Wake Up and Outsource
While the housing market is slowly picking up steam, there is still a very large inventory of distressed loans that pose a potential risk to the mortgage industry.
These loans threaten to suppress home prices for many years to come unless the issues surrounding them are resolved. The most effective way to reduce this backlog of distressed inventory is to outsource to organizations specializing in dealing with troubled loans.
According to CoreLogic’s National Foreclosure Report, the shadow inventory or pending supply of homes consisted of 1.9 million homes with an approximate market value of $293 billion at the end of July 2013.
While this is a refreshing 22% inventory decrease since July 2012, that figure is still no cause for celebration. The existing backlog continues to plague the industry and threaten another backward spiral. A solution is outsourcing to an REO specialist who can perform these functions faster, minimize interruptions to financial organizations and maximize profitability.

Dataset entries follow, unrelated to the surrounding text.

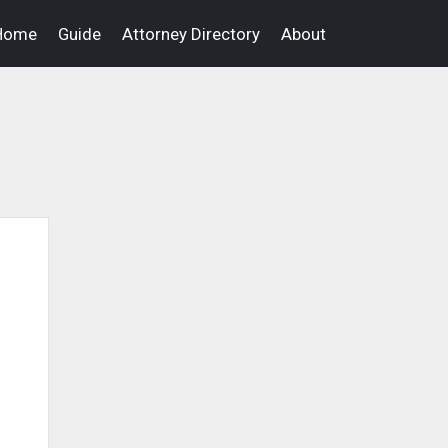
Home
Guide
Attorney Directory
About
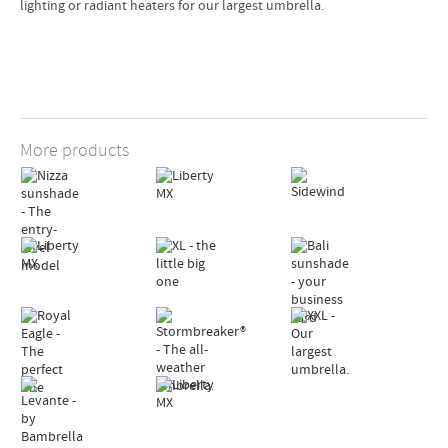
lighting or radiant heaters for our largest umbrella.
 cm
 cm
 cm
More products
 cm
 cm
 cm
0 kg
G,
 cm
 cm
 cm
 cm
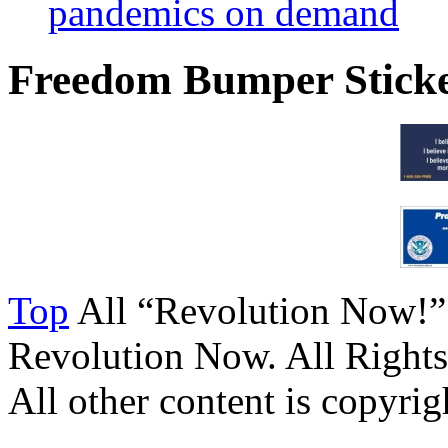
pandemics on demand
Freedom Bumper Stick
Top
All “Revolution Now!”
Revolution Now. All Rights
All other content is copyrigh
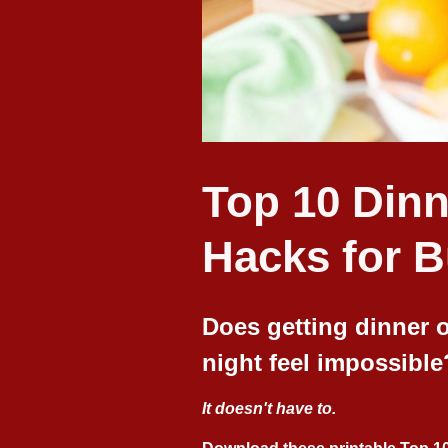
Top 10 Dinn
Hacks for 
Does getting dinner o
night feel impossible
It doesn't have to.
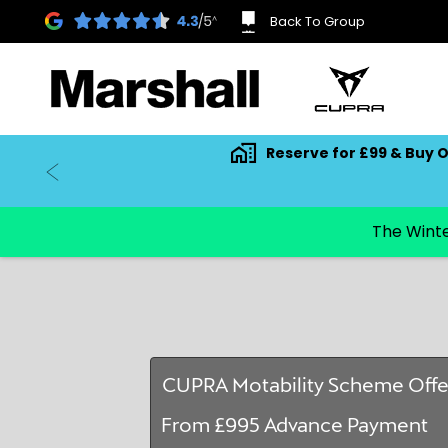
Back To Group
Reserve for £99 & Buy O
CUPRA Motability Scheme Offe
From £995 Advance Payment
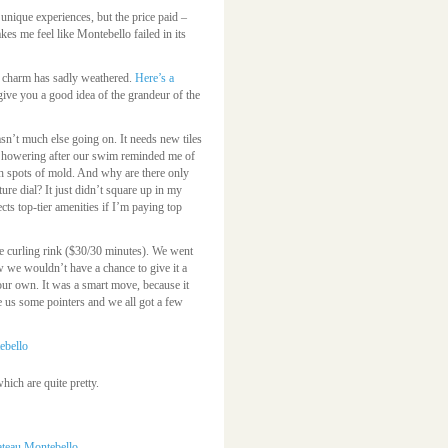
unique experiences, but the price paid –
s me feel like Montebello failed in its
ts charm has sadly weathered.
Here’s a
ive you a good idea of the grandeur of the
asn’t much else going on. It needs new tiles
. Showering after our swim reminded me of
ith spots of mold. And why are there only
e dial? It just didn’t square up in my
cts top-tier amenities if I’m paying top
he curling rink ($30/30 minutes). We went
ew we wouldn’t have a chance to give it a
our own. It was a smart move, because it
 us some pointers and we all got a few
ich are quite pretty.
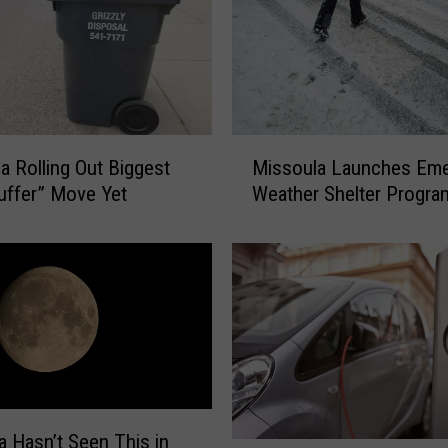
M
a Rolling Out Biggest
Missoula Launches Em
i
uffer” Move Yet
Weather Shelter Progra
s
s
o
u
l
a
L
a
u
n
 Hasn’t Seen This in
c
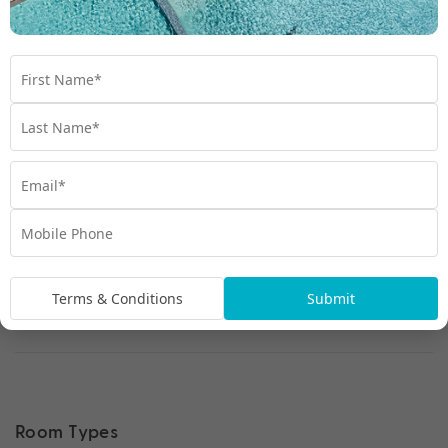
Terms & Conditions
Submit
Room Types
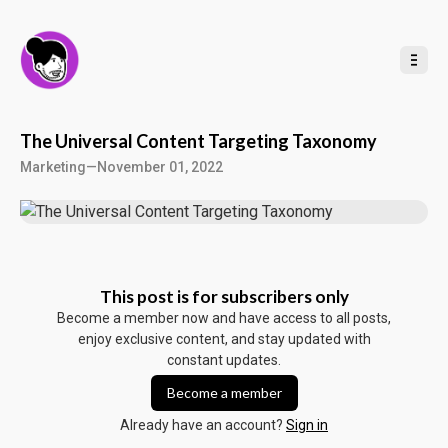
t
o
C
o
n
t
e
n
t
The Universal Content Targeting Taxonomy
Marketing
—
November 01, 2022
This post is for subscribers only
Become a member now and have access to all posts,
enjoy exclusive content, and stay updated with
constant updates.
Become a member
Already have an account?
Sign in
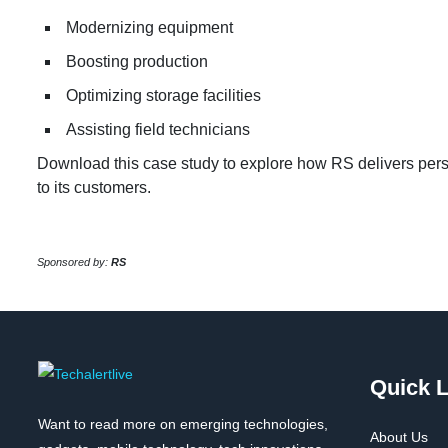
Modernizing equipment
Boosting production
Optimizing storage facilities
Assisting field technicians
Download this case study to explore how RS delivers perso
to its customers.
Sponsored by:
RS
Quick L
Want to read more on emerging technologies,
About Us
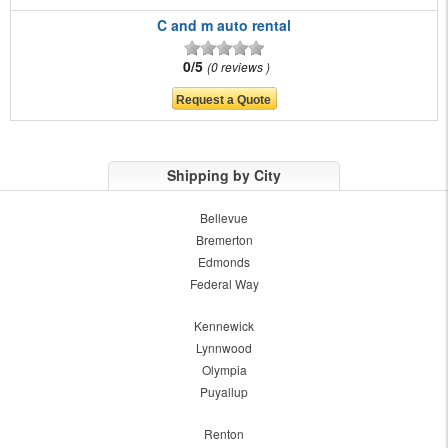
C and m auto rental
0/5
0 reviews
Shipping by City
Bellevue
Bremerton
Edmonds
Federal Way
Kennewick
Lynnwood
Olympia
Puyallup
Renton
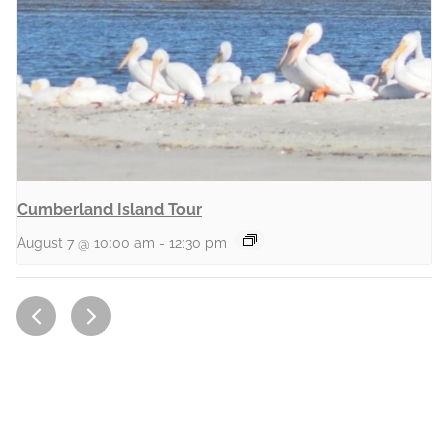
Cumberland Island Tour
August 7 @ 10:00 am
-
12:30 pm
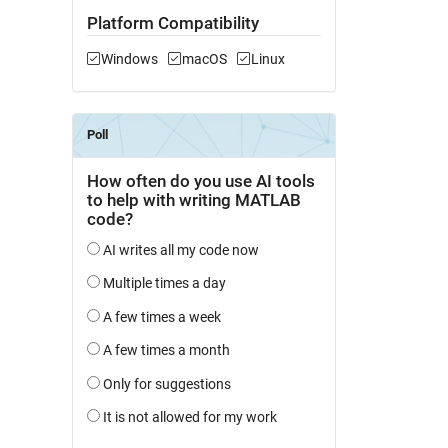
Platform Compatibility
Windows
macOS
Linux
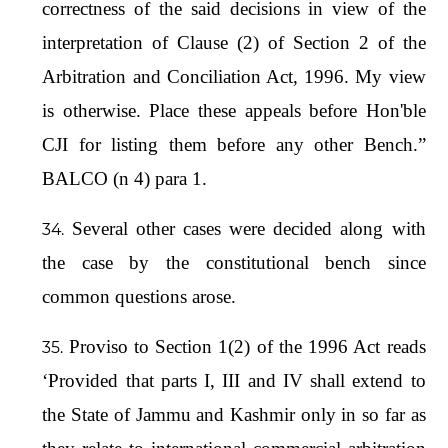
correctness of the said decisions in view of the
interpretation of Clause (2) of Section 2 of the
Arbitration and Conciliation Act, 1996. My view
is otherwise. Place these appeals before Hon'ble
CJI for listing them before any other Bench.”
BALCO (n 4) para 1.
Several other cases were decided along with
the case by the constitutional bench since
common questions arose.
Proviso to Section 1(2) of the 1996 Act reads
‘Provided that parts I, III and IV shall extend to
the State of Jammu and Kashmir only in so far as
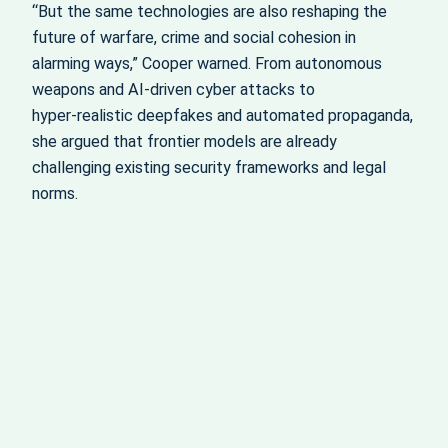
“But the same technologies are also reshaping the
future of warfare, crime and social cohesion in
alarming ways,” Cooper warned. From autonomous
weapons and AI‑driven cyber attacks to
hyper‑realistic deepfakes and automated propaganda,
she argued that frontier models are already
challenging existing security frameworks and legal
norms.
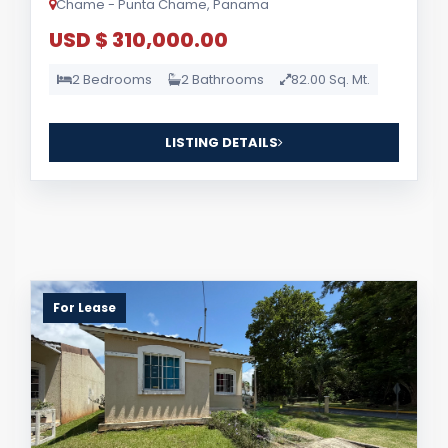
Chame - Punta Chame, Panama
USD $ 310,000.00
2 Bedrooms
2 Bathrooms
82.00 Sq. Mt.
LISTING DETAILS
For Lease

As we have learned over the past several years, outsourcing to established REO vendors puts the burden of dealing with distressed assets squarely on their shoulders. These vendors have performed quite well with fewer mistakes and quicker disposition of assets directly attributable to their skills and experience. They rely on the industry’s best practices to ensure the most profitable business decisions are being made, eliminating expensive mistakes that require additional time and money to correct.
Outsourcers also manage many back-office needs so banks can focus on their front-end revenue-generating priorities. Plus, there is no need for internal departments to manage these assets as outsourcing converts fixed costs into variable costs.
Another critical component to outsourcing is increased regulatory compliance.
Some banks do not have the resources to manage and cope with the growing number of regulatory changes, and this is often a primary focus of specialized firms that maintain teams of highly qualified compliance staff responsible for continually monitoring ever-changing regulatory requirements.
Specialist firms have already incorporated the latest requirements into their procedures, and now the tsunami of regulatory changes has been fully absorbed into the DNA of their corporate structures.
The successful specialized firms rely on a higher level of training and experience, which further helps speed the processing of distressed loans. For instance, Chicago-based Fay Servicing utilizes a unique system of employee selection to improve defaulted homeowners’ ability to save their homes.
“We focus on hiring mortgage originators who have years of experience dealing with borrowers,” says Ed Fay, CEO and founder of Fay Servicing. “Our employee training transitions employees into a successful career in special servicing and enables them to build cases for loan modifications when less experienced bank staff might only see foreclosures. This benefits both the bank and the homeowner.”
Yes, the market is improving, but the mortgage industry still has a long way to go. The most effective way to deal with the volume of distressed loans and defaulted homes is clearly to rely on the expertise of specialist firms.
Roger Beane is CEO of LRES, a national provider of valuations and REO asset management for the mortgage, banking, credit union and real estate industries.